Reaffirmation Agreements

  • Requires debtors to receive extensive, standardized disclosures and explanations prior to committing to reaffirmation. Establishes a presumption of undue hardship (requiring judicial disapproval) if debtor has insufficient income to pay the debt. Exempts debts to credit unions from these new protections.

Tax Returns

  • Requires Chapter 7 or 13 debtors to submit either a tax return or transcript for the taxable period prior to case filing. Provides creditors with such documents upon request.

Credit Counseling

  • Conditions eligibility to file for bankruptcy on debtor’s consultation with approved credit counselor within 180 days prior to filing. Counseling may occur via telephone or the Internet.

Retirement and Education Savings

  • IRS-qualified retirement funds are sheltered from creditors.
  • Education IRAs and tuition program credits are sheltered from creditors if for a family member and made at least one year prior to filing; contributions made between one and two years prior to filing are subject to a $5,000 cap.

Creditor Representation

  • Allows a creditor to be represented by a non-attorney at the first meeting of creditors.

Nondischargeable Debts

  • Debt incurred to pay a state or local tax is nondischargeable (such debt is nondischargeable for federal taxes under current law).

Abusive Filings

  • Extends time between permissible Chapter 7 filings to eight years after prior discharge, and five years for Chapter 13 filings.

Anti-Loading Up

  • Establishes presumption of nondischargeability for charges for "luxury goods and services" made within 90 days prior to filing and exceeding $250, and for cash advances exceeding $750 and made within 70 days prior to filing. "Luxury goods and services" are defined as those not reasonably necessary for support of the debtor or dependents.

Secured Lender Protections

  • A Chapter 7 debtor is required to reaffirm or redeem a loan secured by personal property within 45 days of filing, or surrender the property.
  • A secured creditor in Chapter 13 retains its lien on the collateral until debt payment is completed or the debtor receives a discharge.

COMMERCIAL PROVISIONS

Shopping Center Leases

  • Requires debtor or trustee to assume or reject a non-residential real property lease within 120 days or the date of plan confirmation, whichever comes earlier.

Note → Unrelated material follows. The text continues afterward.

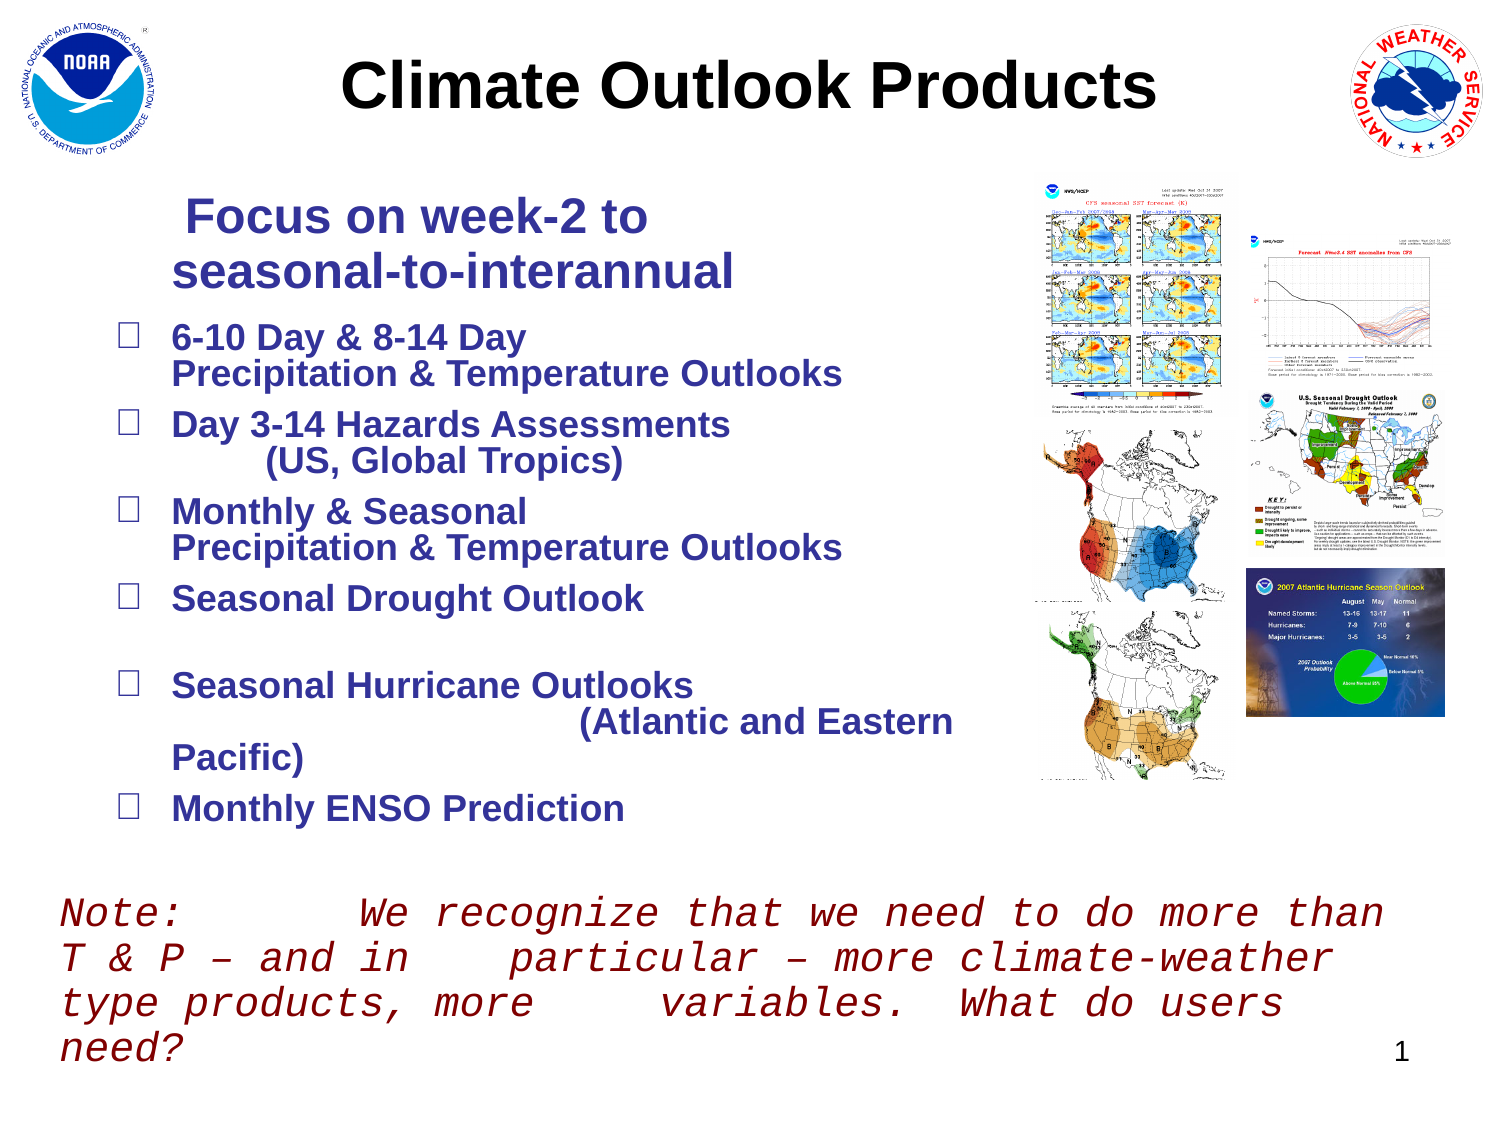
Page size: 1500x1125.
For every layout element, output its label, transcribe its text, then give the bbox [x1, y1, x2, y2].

The court may grant a one-time, 90-day extension for cause; additional extensions may only be granted with the lessor’s written consent.

Chapter 12

  • Chapter 12 is made permanent. Monetary limits for eligibility are indexed to the Consumer Price Index going forward.

Exclusivity

  • Prevents judge from extending the Chapter 11 exclusivity period (during which only the debtor may propose a reorganization plan) for more than 18 months.

    Small Business Bankruptcy

    • Establishes an expedited form of Chapter 11 reorganization for businesses with less than $3 million in aggregate debts.

    Reclamation

    • Establishes a new, expanded federal reclamation right for trade creditors (shippers of goods) that permits them to take back goods from a debtor, and enlarges their administrative claim against the estate. However, goods providing collateral for secured lenders may not be reclaimed.

    Employee Benefits

    • Excludes withheld employee benefit and health care contributions from property of the estate.

    Financial Instruments

    • Amends the Bankruptcy Code and the Federal Deposit Insurance Act to ensure that the insolvency of any party to a swap or similar financial instrument does not disrupt financial markets.

    Preferences

    • Makes technical improvements to 1994 language overturning the effect of the Deprizio decision.

    Single Asset Real Estate

    • Expands protection against abusive commercial realty reorganizations by striking the $4 million debt cap contained in current law.

    ADMINISTRATIVE PROVISIONS

    Direct Appeal

    • Allows direct appeal of bankruptcy court decisions to the court of appeals if the district court fails to act within 30 days of the appeal’s filing, unless the parties to the case agree that the district court shall hear the appeal.